[Transcribed page contents]

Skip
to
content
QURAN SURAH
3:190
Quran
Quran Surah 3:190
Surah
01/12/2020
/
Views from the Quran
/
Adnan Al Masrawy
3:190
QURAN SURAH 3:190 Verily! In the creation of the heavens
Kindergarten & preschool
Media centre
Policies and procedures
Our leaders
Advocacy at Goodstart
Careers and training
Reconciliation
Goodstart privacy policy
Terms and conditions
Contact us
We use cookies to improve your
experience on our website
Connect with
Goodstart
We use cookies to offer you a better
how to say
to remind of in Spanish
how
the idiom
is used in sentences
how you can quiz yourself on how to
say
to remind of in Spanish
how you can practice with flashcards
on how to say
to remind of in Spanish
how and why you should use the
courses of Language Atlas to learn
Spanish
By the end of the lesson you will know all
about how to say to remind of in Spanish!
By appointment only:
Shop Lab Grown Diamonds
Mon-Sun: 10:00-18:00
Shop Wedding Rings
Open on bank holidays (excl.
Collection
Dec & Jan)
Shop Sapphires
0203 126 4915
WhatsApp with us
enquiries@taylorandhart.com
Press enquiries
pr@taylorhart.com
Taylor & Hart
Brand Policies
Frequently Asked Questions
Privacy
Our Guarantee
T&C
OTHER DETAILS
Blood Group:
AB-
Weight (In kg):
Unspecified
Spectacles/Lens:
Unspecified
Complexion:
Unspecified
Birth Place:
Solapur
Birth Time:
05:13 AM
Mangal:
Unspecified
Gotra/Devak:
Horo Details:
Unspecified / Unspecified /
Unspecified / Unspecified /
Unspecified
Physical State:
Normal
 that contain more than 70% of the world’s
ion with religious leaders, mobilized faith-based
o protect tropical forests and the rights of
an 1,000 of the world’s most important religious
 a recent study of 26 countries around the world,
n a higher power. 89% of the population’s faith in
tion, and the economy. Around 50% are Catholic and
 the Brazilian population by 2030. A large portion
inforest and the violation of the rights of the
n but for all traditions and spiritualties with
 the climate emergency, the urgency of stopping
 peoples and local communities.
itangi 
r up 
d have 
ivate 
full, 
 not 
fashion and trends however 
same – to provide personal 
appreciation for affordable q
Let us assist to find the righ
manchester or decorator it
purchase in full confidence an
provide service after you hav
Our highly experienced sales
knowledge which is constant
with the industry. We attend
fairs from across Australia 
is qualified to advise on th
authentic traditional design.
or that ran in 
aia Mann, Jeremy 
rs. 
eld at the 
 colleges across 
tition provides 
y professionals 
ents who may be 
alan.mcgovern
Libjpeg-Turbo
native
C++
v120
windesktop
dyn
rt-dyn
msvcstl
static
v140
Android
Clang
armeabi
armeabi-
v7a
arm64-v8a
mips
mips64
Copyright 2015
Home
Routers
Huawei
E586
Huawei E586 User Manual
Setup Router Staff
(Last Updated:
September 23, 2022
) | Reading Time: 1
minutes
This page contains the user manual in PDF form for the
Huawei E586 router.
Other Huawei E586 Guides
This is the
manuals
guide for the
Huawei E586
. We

### [What is required]
Using the data above, print exactly the lines from the line that contains "By the end of the lesson you will know all" through the line that contains "enquiries@taylorandhart.com", with both included.

### [Answer area]
By the end of the lesson you will know all
about how to say to remind of in Spanish!
By appointment only:
Shop Lab Grown Diamonds
Mon-Sun: 10:00-18:00
Shop Wedding Rings
Open on bank holidays (excl.
Collection
Dec & Jan)
Shop Sapphires
0203 126 4915
WhatsApp with us
enquiries@taylorandhart.com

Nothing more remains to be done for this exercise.